Request :: Write out the text of every row again, with "Find your song" replaced by "Hear your song" each time it occurs and everything else unchanged. Leave the pictures out.
═══ Records supplied
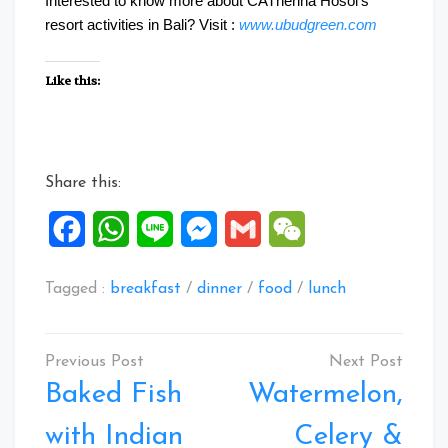
Interested to know more about CATherina Hosoi’s
resort activities in Bali? Visit :
www.ubudgreen.com
Like this:
Share this:
Facebook
WhatsApp
Line
Messenger
Gmail
WeChat
Tagged :
breakfast
/
dinner
/
food
/
lunch
Post
navigation
Baked Fish
Watermelon,
with Indian
Celery &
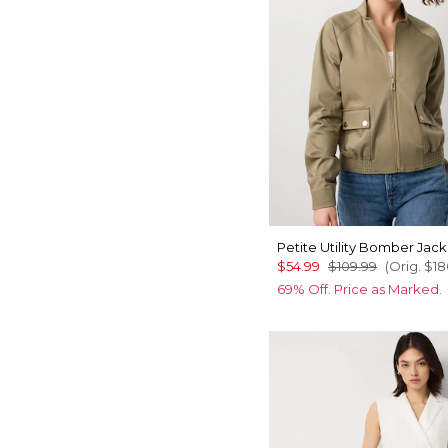
Petite Utility Bomber Jack
$54.99
$109.99
(Orig.
$18
69% Off. Price as Marked.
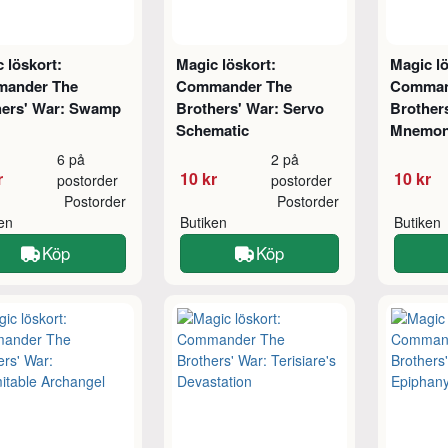
 löskort:
Magic löskort:
Magic lö
ander The
Commander The
Comman
hers' War: Swamp
Brothers' War: Servo
Brother
Schematic
Mnemon
6 på
2 på
r
10 kr
10 kr
postorder
postorder
Postorder
Postorder
ken
Butiken
Butiken
Köp
Köp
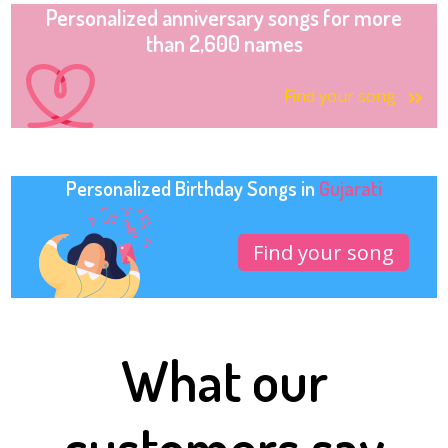
Personalized anniversary songs for more
than 2,600 names
Find your song
Personalized Birthday Songs in
Gujarati
Find your song
What our
customers say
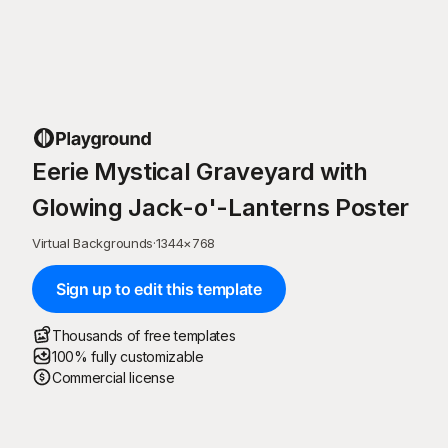
Eerie Mystical Graveyard with
Glowing Jack-o'-Lanterns Poster
Virtual Backgrounds
·
1344
×
768
Sign up to edit this template
Thousands of free templates
100% fully customizable
Commercial license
══════
Answer section ::
Interested to know more about CATherina Hosoi’s
resort activities in Bali? Visit :
www.ubudgreen.com
Like this:
Share this:
Facebook
WhatsApp
Line
Messenger
Gmail
WeChat
Tagged :
breakfast
/
dinner
/
food
/
lunch
Post
navigation
Baked Fish
Watermelon,
with Indian
Celery &
Petite Utility Bomber Jack
$54.99
$109.99
(Orig.
$18
69% Off. Price as Marked.
 löskort:
Magic löskort:
Magic lö
ander The
Commander The
Comman
hers' War: Swamp
Brothers' War: Servo
Brother
Schematic
Mnemon
6 på
2 på
r
10 kr
10 kr
postorder
postorder
Postorder
Postorder
ken
Butiken
Butiken
Köp
Köp
Personalized anniversary songs for more
than 2,600 names
Hear your song
Personalized Birthday Songs in
Gujarati
Hear your song
What our
customers say
Eerie Mystical Graveyard with
Glowing Jack-o'-Lanterns Poster
Virtual Backgrounds
·
1344
×
768
Sign up to edit this template
Thousands of free templates
100% fully customizable
Commercial license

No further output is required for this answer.